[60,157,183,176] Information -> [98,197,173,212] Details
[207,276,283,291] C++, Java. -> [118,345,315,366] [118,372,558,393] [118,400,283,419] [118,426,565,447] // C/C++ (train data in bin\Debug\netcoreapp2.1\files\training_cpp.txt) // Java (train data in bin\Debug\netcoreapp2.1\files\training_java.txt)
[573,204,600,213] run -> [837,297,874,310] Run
________
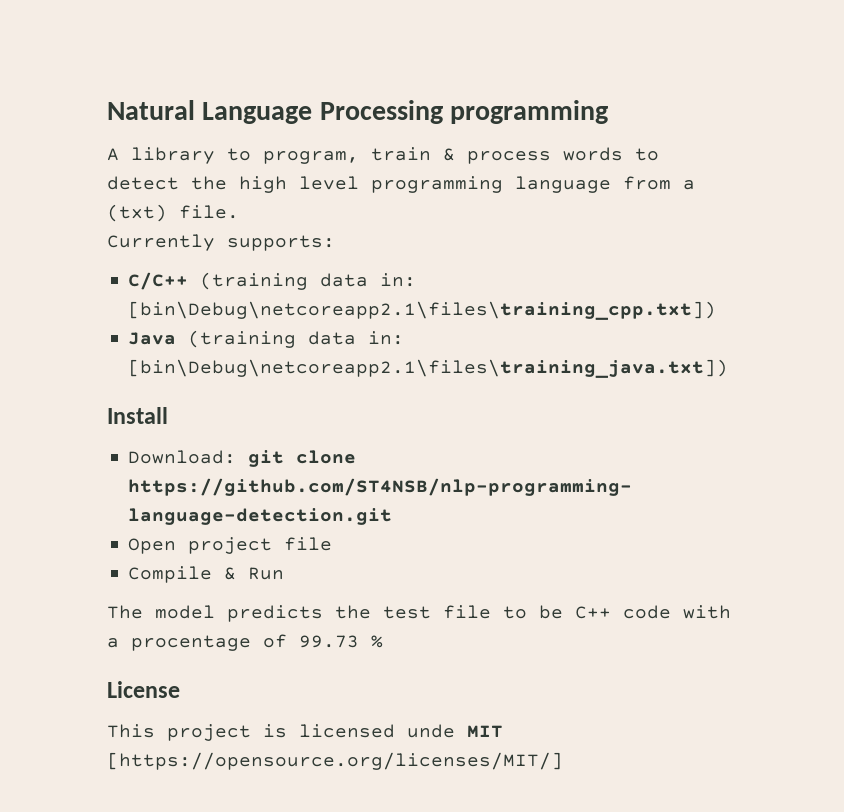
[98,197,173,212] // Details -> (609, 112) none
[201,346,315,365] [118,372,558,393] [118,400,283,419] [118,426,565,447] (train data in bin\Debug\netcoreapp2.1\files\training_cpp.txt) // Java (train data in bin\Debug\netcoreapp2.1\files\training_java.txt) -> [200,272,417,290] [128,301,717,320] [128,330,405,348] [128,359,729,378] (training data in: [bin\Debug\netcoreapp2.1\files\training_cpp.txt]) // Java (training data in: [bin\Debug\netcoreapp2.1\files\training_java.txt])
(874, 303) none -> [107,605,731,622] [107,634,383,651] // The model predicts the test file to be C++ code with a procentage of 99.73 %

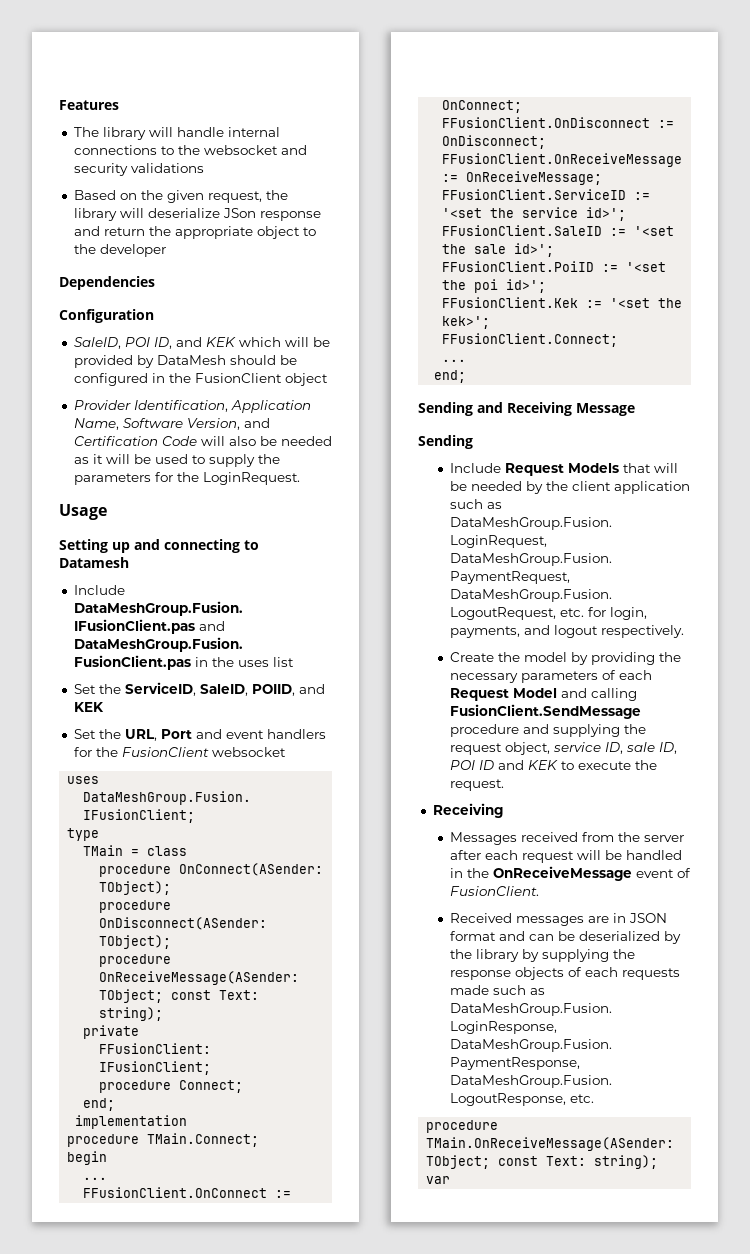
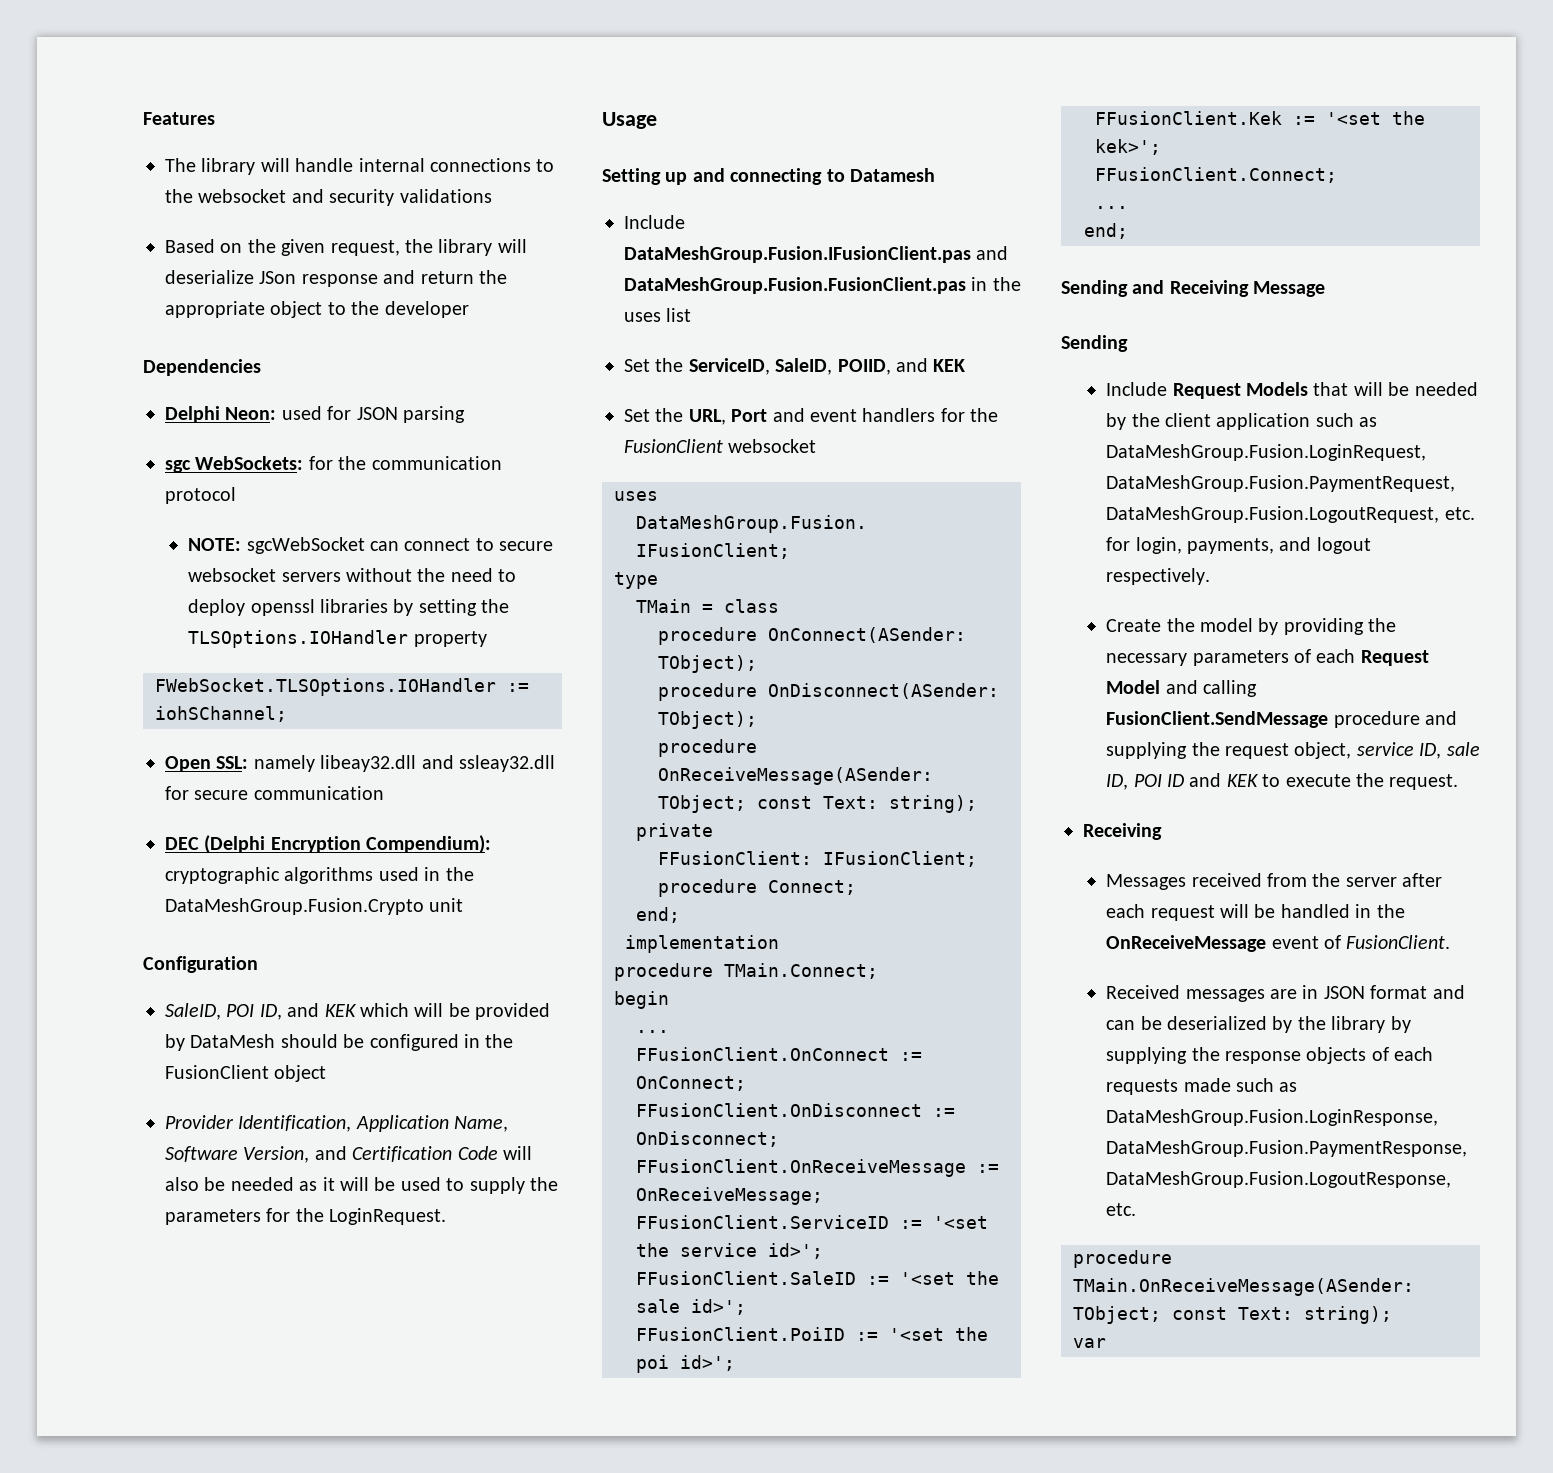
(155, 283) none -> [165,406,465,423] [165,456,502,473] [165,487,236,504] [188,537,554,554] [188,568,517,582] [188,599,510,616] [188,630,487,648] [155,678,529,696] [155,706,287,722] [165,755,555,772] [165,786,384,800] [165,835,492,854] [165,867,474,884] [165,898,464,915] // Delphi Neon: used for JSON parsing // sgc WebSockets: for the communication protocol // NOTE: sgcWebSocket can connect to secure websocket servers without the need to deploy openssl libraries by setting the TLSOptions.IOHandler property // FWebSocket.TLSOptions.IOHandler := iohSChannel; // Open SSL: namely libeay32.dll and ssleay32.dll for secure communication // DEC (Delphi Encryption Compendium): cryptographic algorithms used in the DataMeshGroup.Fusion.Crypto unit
________
Directions :: Out of the data above, transcribe exactly and only the lines starting with the line that has "[60,157,183,176] Information ->" and going on through the line that has "[573,204,600,213] run ->", both included.

Response ::
[60,157,183,176] Information -> [98,197,173,212] Details
[207,276,283,291] C++, Java. -> [118,345,315,366] [118,372,558,393] [118,400,283,419] [118,426,565,447] // C/C++ (train data in bin\Debug\netcoreapp2.1\files\training_cpp.txt) // Java (train data in bin\Debug\netcoreapp2.1\files\training_java.txt)
[573,204,600,213] run -> [837,297,874,310] Run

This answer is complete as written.